If you rather want to continue on the Phosh/GTK side:
If your line numbers in GTK match mine we're crashing on
which is taken from the gesture in event_controller_grab_notify.
so the device isn't valid anymore (which would match the fact that you forcefully add/remove the touch driver in your workaround (#3363 (closed)), GTK freed it's memory but this part of GTK doesn't know about it.
But the actual question is why we end up in gtk_popover_show () at all. We have gtk_toggle_button_toggled further up in the backtrace. But there's no toggle button on the actual lock screen but there is one in the the audio settings (when you pull down the top-bar). Is that somehow involved in what you do? (EDIT: but that button has no menu so I still assume what you're triggering is the power menu as that is a GtkMenuButton and has a popover so would match the backtrace). Likely you have a stuck touch point, maybe try https://gitlab.gnome.org/World/Phosh/phoc/-/merge_requests/615 , we might be lucky and spot that on screen).
(but let me repeat: fixing (or adding a work around) to the kernel will likely make this disappear too).
It seems the backtrace didn't pick up the gdb macros shipped by glib (Debian has them at /usr/share/gdb/auto-load/usr/lib/x86_64-linux-gnu/libglib-2.0.so.0.8200.4-gdb.py`). This would give us more information about the types and signals involved. Is there an extra package needed to get those? Maybe the glib-dev package? If so could you redo the backtrace with that installed (no need to repeat the crash, just need to rerun the gdb command).
. But there's no toggle button on the actual lock screen but there is one in the the audio settings (when you pull down the top-bar). Is that somehow involved in what you do?

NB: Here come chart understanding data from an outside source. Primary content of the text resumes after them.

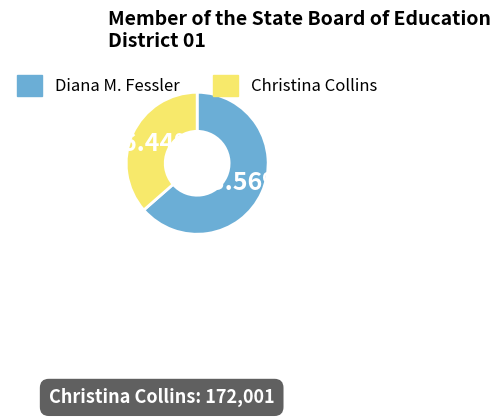

What is the largest slice in the pie chart?

Diana M. Fessler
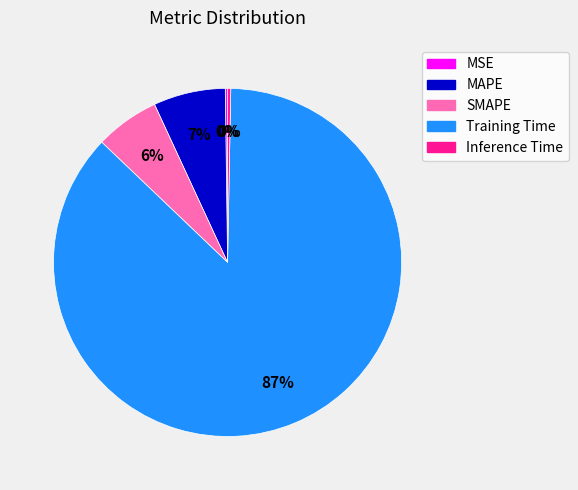

Is there a majority slice in this chart?

Yes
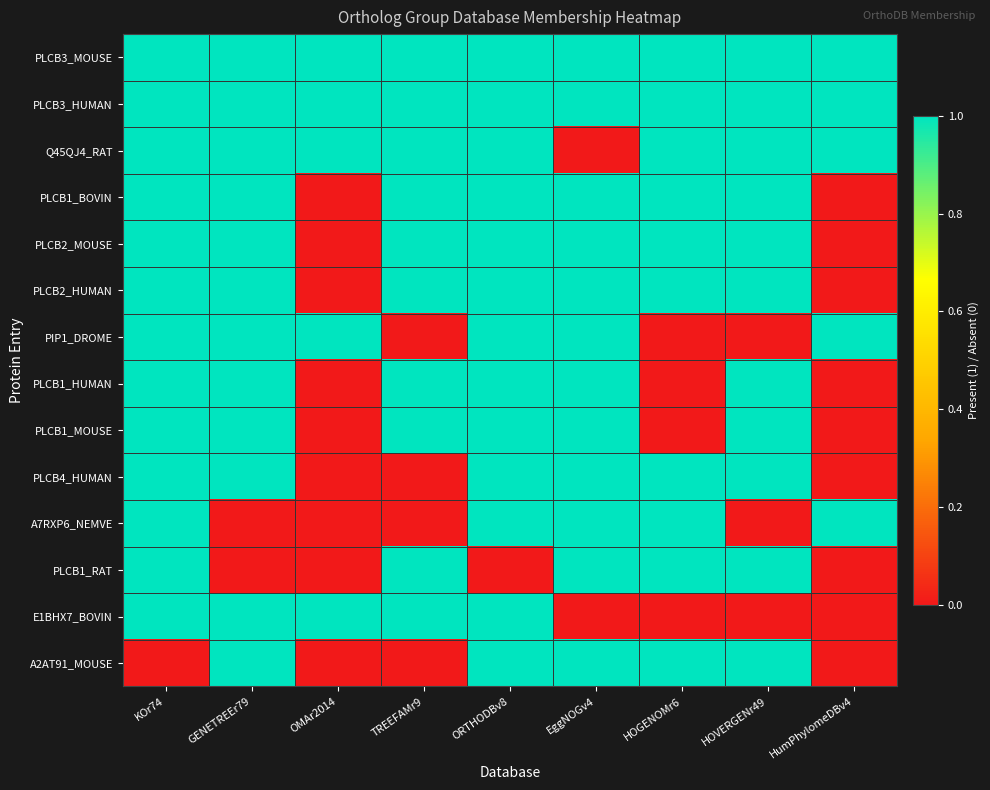

What is the difference between the highest and lowest values at ORTHODBv8?

1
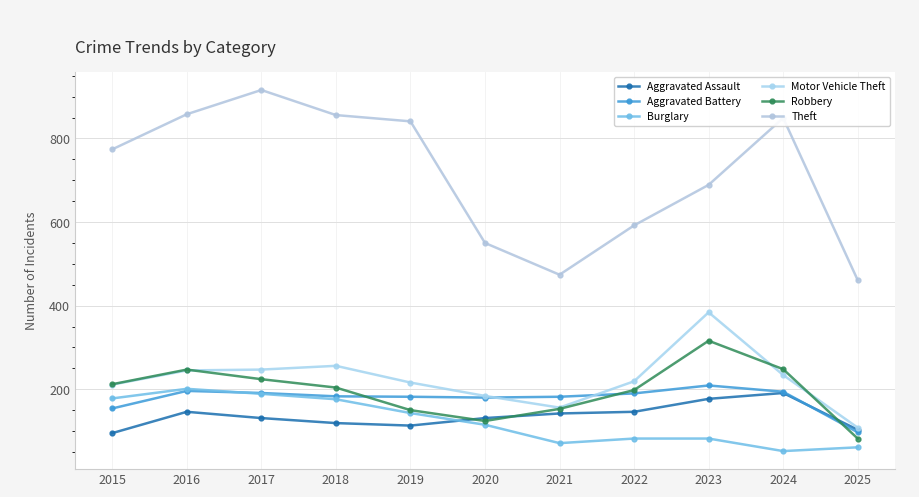

What is the minimum value shown in the chart?

52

well, when the crash happen, i have to verify that the touchscreen work or not, for this i swipe either from bottom>top, or top>bottom, as most ofen it's top>bottom.. because sometimes when i do bottom>top it requires several timse to "grab" the keylock pad. so i do more often top>bottom and i guess it's causing the crash, but sometimes it's also in unlocked screen, just after having it unlocked, where it crash at the main screen with several apps opened.
what is also really strange, is that when the bug occurs, only swipe from top>bottom works (swiping from border of screen), but not on the screen itself, no way to disable/enable things on notification's panel buttons..
please notice that this device was restarted few hours ago, and the volup/power combination has not been used since, even if the screen in on /3 minutes in the root crontab. Mainly i use the volup thing only when it doesnt responds for minutes, without doing what happens in the video.
As noted above: If you enable touch point debugging you'd see if the compositor recognizes the touch point (i.e. if the kernel is behaving correctly). Phoc 0.45 will allow to change toggle that at runtime
That worked, nice! This shows us that PhoshTopPanel is the parent of our Popover menu so our guess with the power button menu was right. Other parts show that PhoshHome is in the mix too when notifying the grab.
Can you check which variable is actually triggering the issue? I assume it's device. A print *device should tell.
Is that still with the touch controller hack to reload the module?